The Administrative Solution

It is our understanding that the Housing Secretary is unable to issue a certificate to a non-entity joint venture (NEJV), which means that no party to a NEJV will have an entitlement to the tax offset as they will not be able to meet the requirements of section 380-10 of the ITAA 1997. It may also be the case that a party to a NEJV which has entered into a head lease with the manager of the NEJV does not have an entitlement to the tax offset as it does not derive NRAS rent (see ATO Interpretative Decision ATO ID 2009/146 for further details).

The Commissioner of Taxation understands that the Housing Secretary will implement an administrative solution to enable the parties to a NEJV to access the tax offset. The administrative solution will be based on the Housing Secretary issuing certificates under the National Rental Affordability Scheme Act 2008 (NRAS Act) directly to the parties to a NEJV. While this process has been described as an administrative solution, it accords with the existing tax law. The administration elements are about issuing NRAS certificates which allow section 380-5(1) of the ITAA 1997 to be followed rather than section 380-10, which would more usually apply to NEJVs.

Subsection 380-5(1) of the ITAA 1997

Under subsection 380-5(1) of the ITAA 1997 a party to a NEJV is entitled to a tax offset for an income year if:

    (a) the entity is an individual, a corporate tax entity or a superannuation fund

    (b) the Housing Secretary has issued the entity with a certificate under the NRAS Act, and

    (c) the income year begins in the NRAS year to which the certificate relates.

Subsection 380-5(1) of the ITAA 1997 will not give rise to an entitlement where the party is not an individual, corporate tax entity or a superannuation fund, for example, where the party is a partnership or the trustee of trust. In these circumstances, the Housing Secretary may choose to obtain information about an individual, corporate tax entity or superannuation fund who is a partner of the partnership or the beneficiary of a trust and instead issue a certificate to them. If so, that individual, corporate tax entity or superannuation fund would be entitled to claim the tax offset under subsection 380-5(1).

Application of administrative solution

If the Housing Secretary issues a certificate to a party to a NEJV, and that party is an individual, a corporate tax entity or a superannuation fund, the party will be entitled to a tax offset for the relevant income year. The party will claim their entitlement when lodging their income tax return at the end of the relevant income year.

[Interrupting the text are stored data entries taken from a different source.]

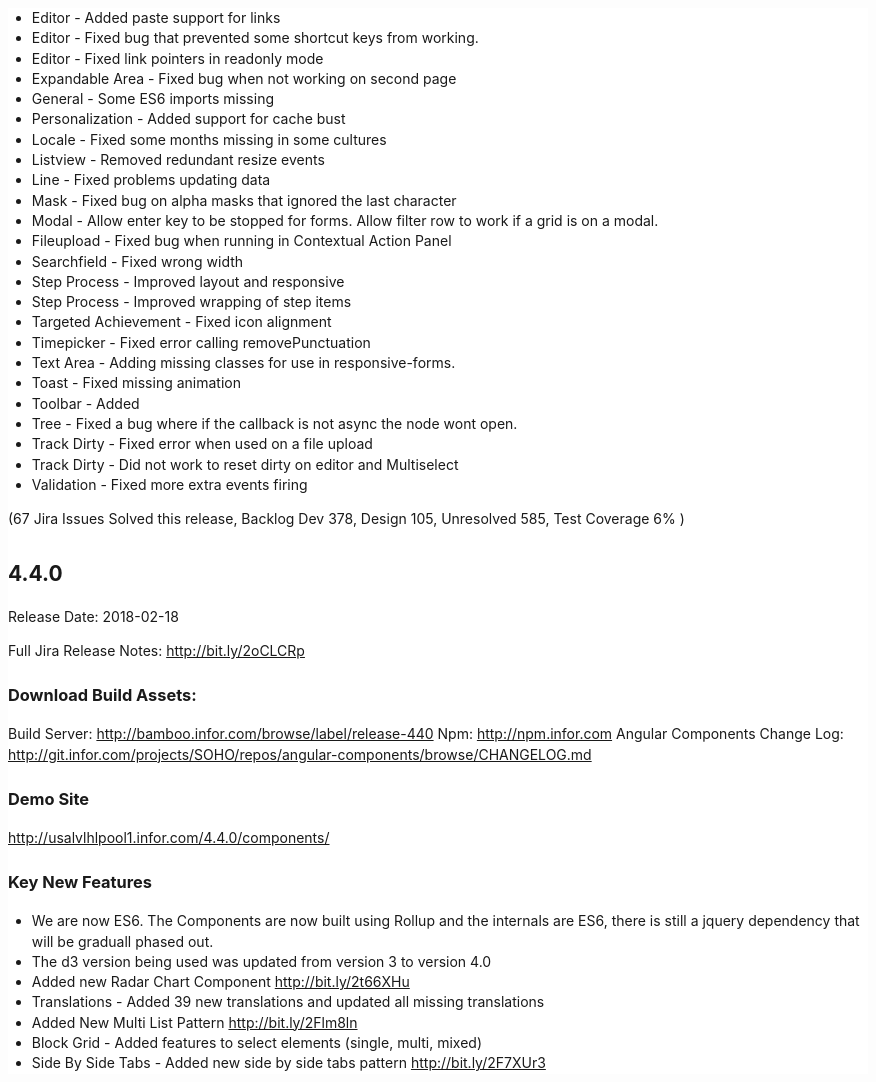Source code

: - Editor - Added paste support for links
- Editor - Fixed bug that prevented some shortcut keys from working.
- Editor - Fixed link pointers in readonly mode
- Expandable Area - Fixed bug when not working on second page
- General - Some ES6 imports missing
- Personalization - Added support for cache bust
- Locale - Fixed some months missing in some cultures
- Listview - Removed redundant resize events
- Line - Fixed problems updating data
- Mask - Fixed bug on alpha masks that ignored the last character
- Modal - Allow enter key to be stopped for forms. Allow filter row to work if a grid is on a modal.
- Fileupload - Fixed bug when running in Contextual Action Panel
- Searchfield - Fixed wrong width
- Step Process - Improved layout and responsive
- Step Process - Improved wrapping of step items
- Targeted Achievement - Fixed icon alignment
- Timepicker - Fixed error calling removePunctuation
- Text Area - Adding missing classes for use in responsive-forms.
- Toast - Fixed missing animation
- Toolbar - Added
- Tree - Fixed a bug where if the callback is not async the node wont open.
- Track Dirty - Fixed error when used on a file upload
- Track Dirty - Did not work to reset dirty on editor and Multiselect
- Validation - Fixed more extra events firing

(67 Jira Issues Solved this release, Backlog Dev 378, Design 105, Unresolved 585, Test Coverage 6% )

## <a name="version-4.4.0">4.4.0</a>

Release Date: 2018-02-18

Full Jira Release Notes: http://bit.ly/2oCLCRp

### <a name="version-4.4.0-download-build-assets">Download Build Assets:</a>

Build Server: http://bamboo.infor.com/browse/label/release-440
Npm: http://npm.infor.com
Angular Components Change Log: http://git.infor.com/projects/SOHO/repos/angular-components/browse/CHANGELOG.md

### <a name="version-4.4.0-download-build-assets">Demo Site</a>

http://usalvlhlpool1.infor.com/4.4.0/components/

### <a name="version-4.4.0-key-new-features">Key New Features</a>
- We are now ES6. The Components are now built using Rollup and the internals are ES6, there is still a jquery dependency that will be graduall phased out.
- The d3 version being used was updated from version 3 to version 4.0
- Added new Radar Chart Component http://bit.ly/2t66XHu
- Translations - Added 39 new translations and updated all missing translations
- Added New Multi List Pattern http://bit.ly/2Flm8ln
- Block Grid  - Added features to select elements (single, multi, mixed)
- Side By Side Tabs - Added new side by side tabs pattern http://bit.ly/2F7XUr3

Where the party is a trustee or a partnership, the Housing Secretary may choose to seek information about an individual, corporate tax entity or superannuation fund who is a partner of the partnership or a beneficiary of the trust and issue a certificate to them. This is at the discretion of the Housing Secretary and you may need to discuss this further with the Department of Families, Housing, Community Services and Indigenous Affairs (FaHCSIA). The individual, corporate tax entity or superannuation fund issued with a certificate will claim their entitlement when lodging their tax return at the end of the relevant income year.

The Commissioner of Taxation cannot provide an assurance that the Housing Secretary will issue valid certificates to parties to a NEJV in a form that accords with the requirements of subsection 380-5(1) of the ITAA 1997: you may wish to discuss this further with FaHCSIA.

However, if the Housing Secretary does issue such certificates, the ATO is required to allow these parties to claim the tax offset when they lodge their own income tax returns (irrespective of whether they are approved participants or not).